Because of modern transportation, a lot of diseases are spread. For instance the West nile virus in 1999, where mosquitos transported in a plane and travelled all the way to New York where they were released. This caused a lot of problems which are still going on nowadays in the USA.
Other diseases that have been spread through globalisation are: Measles, Typhus, Syphilis, Smallpox, Leprosy, Malaria, Tuberculosis and HIV or Aids.
These diseases have been spread by products that are imported, mostly starting in Asia. When the product arrives in the country, the disease will spread from man to man. Just like HIV/Aids now is being spread in a lot of countries and have killed over 25 million people.
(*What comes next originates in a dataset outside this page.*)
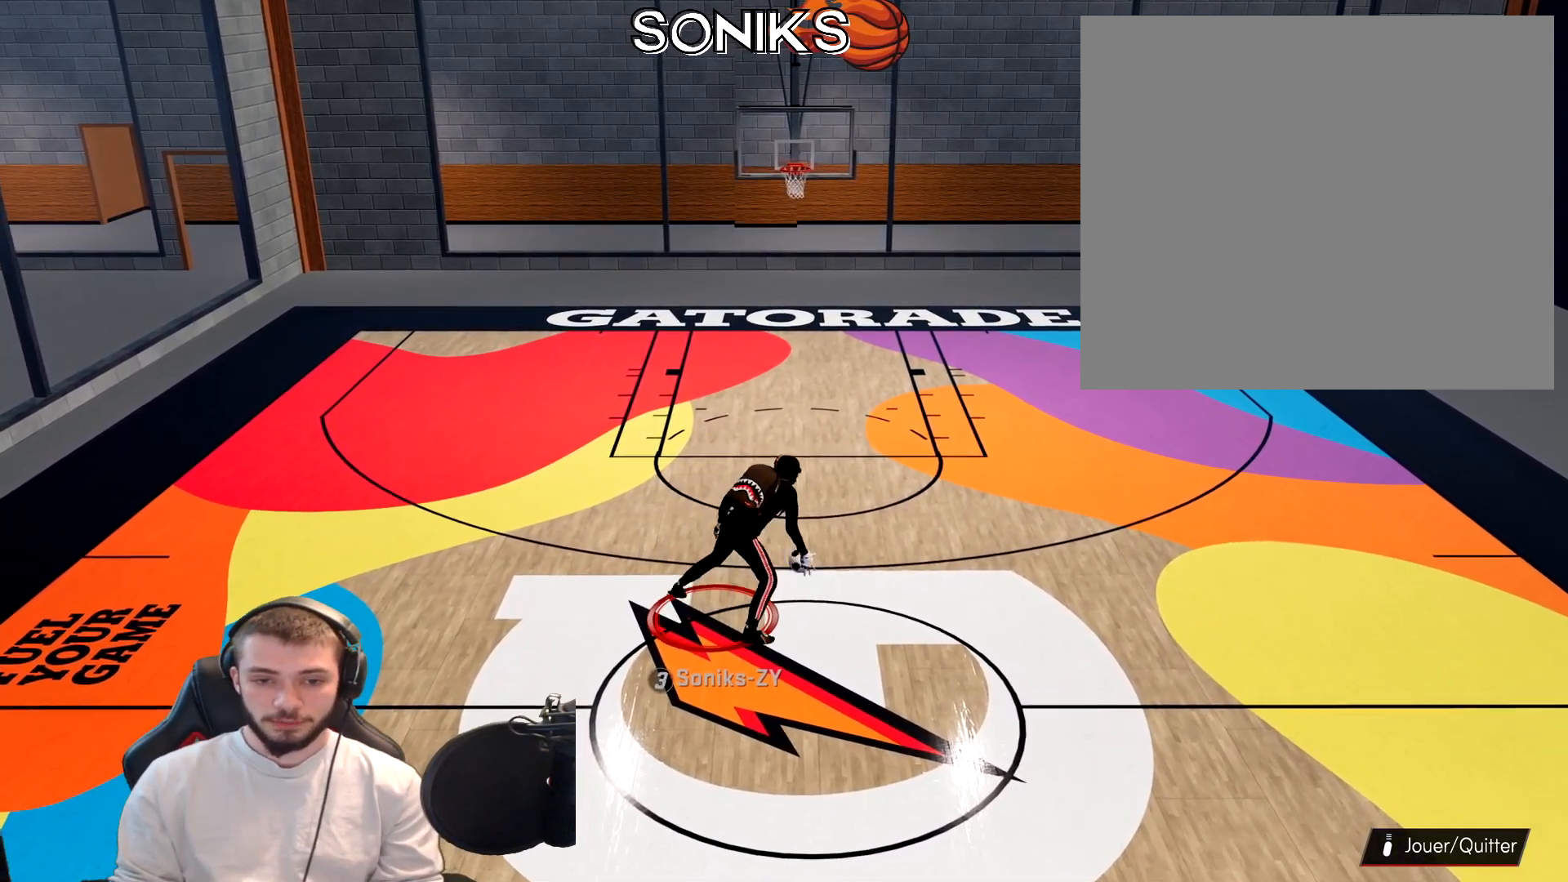
{"buttons": ["R2"], "left_stick": "up-left", "right_stick": "center", "events": [[133, "left_stick", "up-right"], [133, "right_stick", "center"], [317, "right_stick", "left"], [350, "left_stick", "center"], [450, "right_stick", "center"], [467, "left_stick", "up-left"]]}
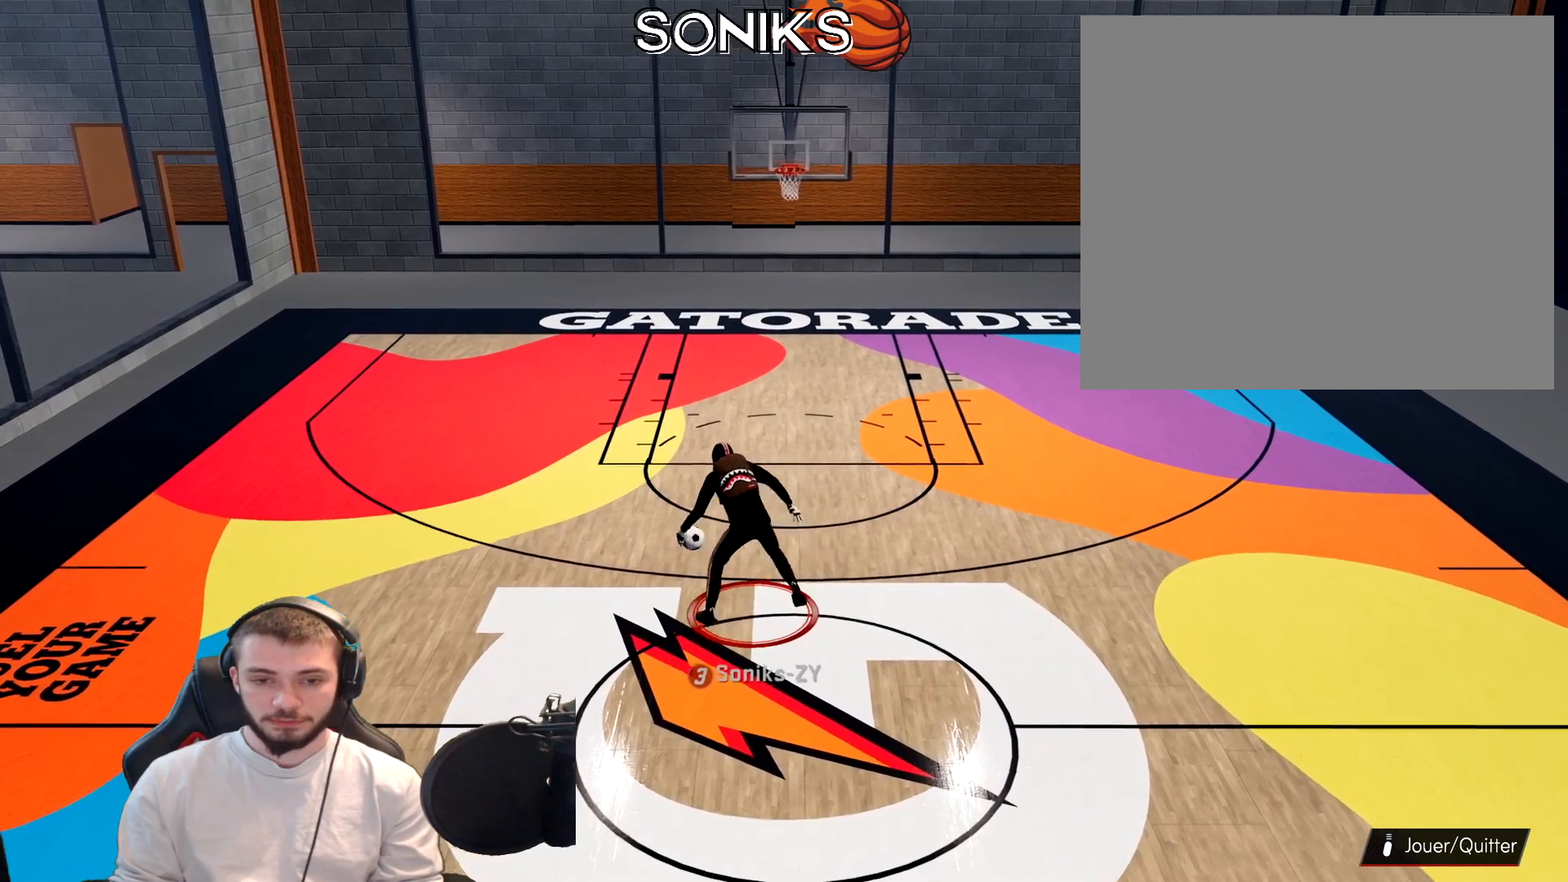
{"buttons": ["R2"], "left_stick": "center", "right_stick": "left", "events": [[117, "left_stick", "center"], [117, "right_stick", "up-right"], [250, "left_stick", "up-right"], [267, "right_stick", "center"], [400, "right_stick", "left"], [417, "left_stick", "center"]]}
Now organisations like the World Health Organisation try to fight against these diseases at a global scale.
Population goes to town
Population goes to town can also be seen as Urbanisation. In this people move to the town as it provides more possibilities and also gives more services to the people. The United Nations projected that about half of the world has been moved to the city in 2008. Now urbanisation mostly happens in developing countries.
On the graph you can see the percentage of urbanised people in 2006.
By 2030, it is estimated that 60% of the world will be urbanised.
Urbanisation happens because the agriculture, local services and small-scale industries are being replaced by modern industry and big office buildings. People also tend to live nearby their work.
The city offers more services to the people, and for instance elder people are forced to move into the city as they need the hospital for health problems. Also the city offers more entertainment and a better quality of education.
Urbanisation has only been increasing over the last 100 years.
China is rising the fastest, it took them 22 years to go from 17% Urbanised to 32%. England did 120 years over this, The US 80 years and Japan over 30 years to accomplish this.